As we move into the winter months, it’s time to hunker down with a good book, and this one is it! When I saw that Timothy Egan, author of The Worst Hard Time (about the Dust Bowl) and The Big Burn (about the Fire of 1910 that helped create the U.S. Forest Service), had published a book about the photographer Edward Curtis, I headed for the library.
In Short Nights of the Shadow Catcher, Egan introduces us to the young photographer of the early 1900’s who started what would become his life’s career by taking a picture of Princess Angeline, daughter of Chief Seattle, on a Seattle street.
Curtis was a driven man–hence, the title, “Short Nights.” He seldom slept. He set out on what was to become a life’s work of documenting about 80 American tribes. Not only did he document with unwieldy and crude cameras, but also with words–descriptions, languages, and alphabets–that have become invaluable today as tribes reclaim lost customs and languages. And he did it without today’s tape recorders, instant photography, and laptops.

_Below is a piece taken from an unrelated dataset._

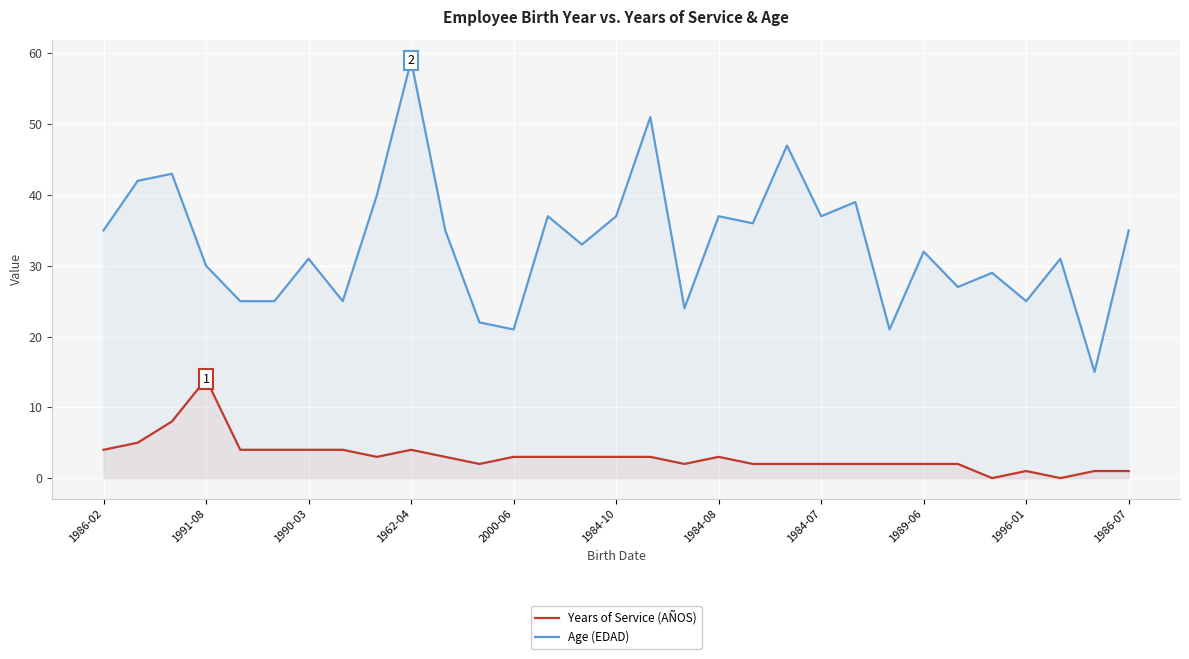

Which series has the widest spread of values?

Age (EDAD)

Not enough has been written about Curtis. He’s come under criticism for “staging” photos–putting natives into traditional dress and ceremonies, and dramatic poses. And Egan has been criticized for not addressing that issue more in this book. But, as he pointed out, “Curtis was a documentarian only of a certain kind of life,”–the old life. He wanted that preserved before it was lost.
Initially, it’s clear Curtis saw this as a lucrative undertaking. He began his career when the American public was fascinated with the “Noble Savage.” He was encouraged by President Theodore Roosevelt and supported by the financier J.P. Morgan.

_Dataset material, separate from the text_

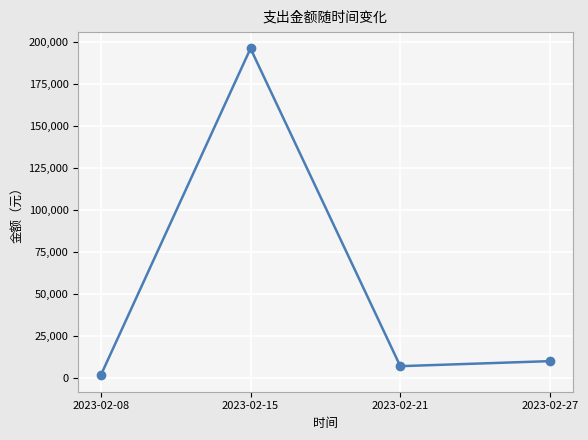

Reading left to right, what are all the values shown in this chart?

1512	196310	7000	10000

That changed. Interest in the American Indian waned in the affluent Jazz Age, followed by the Depression, and Curtis would spend the rest of his life scrounging money for his next excursion. He never drew a salary and even though he completed all 20 volumes of The North American Indian, he died penniless. He did, however, become an outspoken advocate for Native Americans during a time when few others were.
It’s an absorbing story–a disastrous home life, fascinating treks into wilderness areas (my favorite was his voyage to remote Nome and finding happy, healthy villages), short stints as a photographer in Hollywood to fund the next excursion, and hair-raising adventures. Twice, newspapers were preparing his obituary as reports of his being missing at sea drifted in.

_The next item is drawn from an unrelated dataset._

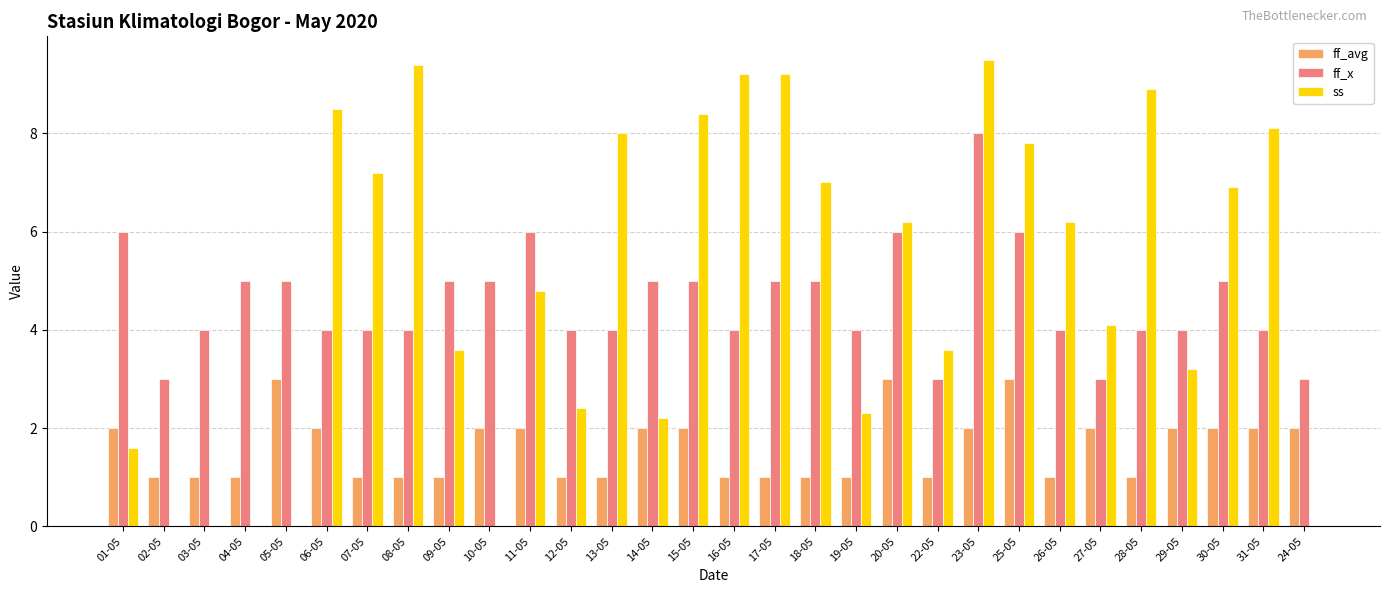

At which category is the sum across all series the highest?

23-05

I especially enjoyed the descriptions of all the people surrounding Curtis–his team of men and women (and his children!) who devoted their lives to this “losing” enterprise, his meeting with J.P. Morgan, his relationship with Morgan’s cold secretary (who held a secret in her past), his photography sessions with President Roosevelt and his family. Lots of good stories! I also appreciated the Curtis photos at the end of each chapter, photos Egan had described in that particular chapter.
After I finished reading the book, I ran across a review of another Curtis book back in 1985 in the Pacific Magazine of The Seattle Times/Seattle Post-Intelligencer. The review quoted Leonard Forsman, manager of the Suquamish Tribal Museum at that time. Today he is chairman of the Suquamish Tribe, not far from my home.
“Some of his images are a little stereotyped, showing people looking off into the distance in a noble pose, but he’s helped our museum document a number of traditions we have no other record of….There’s no feeling that he was exploiting the tribes.”
I’ve always appreciated Timothy Egan for his exacting research and his gifts as a story-teller that compel me to keep turning the pages. Once again, he hasn’t disappointed me.